Now, we can easily check how many non-zero coefficients the fitted model has, or get predictions on the training set.

In [25]:
import numpy as np
np.sum(pipe.student[1].coef_ != 0.0)

260

In [26]:
pipe.predict(X)

array([ 2.82819899e-01,  4.66079463e-01,  1.15606183e-01,  5.02952325e-01,
        4.17393777e-02, -4.11573164e-01,  7.60555538e-01,  4.34577104e-01,
        1.14479065e-01,  3.75259090e-02, -1.34671115e-02,  1.61175017e-01,
        1.00036148e-01,  2.40373951e-01, -3.25340021e-01, -8.67875954e-01,
        7.96211926e-01, -1.83116380e-01,  1.07281533e-02, -4.77575349e-02,
       -1.43752928e-01,  4.76747822e-01, -1.28454611e-02, -2.77780752e-01,
        1.18303704e-01,  7.13485684e-01, -9.06133817e-02, -2.28805873e-01,
       -1.85240257e-01, -1.88895164e-01,  1.79877864e-02, -4.40709840e-01,
       -3.33191668e-02, -3.47169497e-01, -5.41839603e-02, -7.00115696e-01,
       -4.83739189e-01,  1.49624486e-01,  2.72062364e-01,  7.45285449e-01,
       -7.67869829e-02, -1.82008113e-01, -6.69662687e-02,  8.93221182e-02,
        2.10881649e-01, -5.40481656e-01, -6.76554743e-02,  4.59392323e-02,
       -1.14925641e-01,  1.08297960e-01, -1.48445361e-01,  3.92129238e-01,
        3.46609042e-04,  

## References

[1] David Wissel, Nikita Janakarajan, Daniel Rowson, Julius Schulte, Xintian Yuan, Valentina Boeva. "sparsesurv: Sparse survival models via knowledge distillation." (2023, under review).

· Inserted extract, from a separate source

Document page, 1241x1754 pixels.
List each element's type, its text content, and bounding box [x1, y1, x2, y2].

[2] Paul, Debashis, et al. "“Preconditioning” for feature selection and regression in high-dimensional problems." (2008): 1595-1618.

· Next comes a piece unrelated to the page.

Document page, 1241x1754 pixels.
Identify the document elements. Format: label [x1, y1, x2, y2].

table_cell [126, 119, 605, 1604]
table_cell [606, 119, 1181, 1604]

[3] Pavone, Federico, et al. "Using reference models in variable selection." Computational Statistics 38.1 (2023): 349-371.

[4] Pölsterl, Sebastian. "scikit-survival: A Library for Time-to-Event Analysis Built on Top of scikit-learn." The Journal of Machine Learning Research 21.1 (2020): 8747-8752.

[5] Hinton, Geoffrey, Oriol Vinyals, and Jeff Dean. "Distilling the knowledge in a neural network." arXiv preprint arXiv:1503.02531 (2015).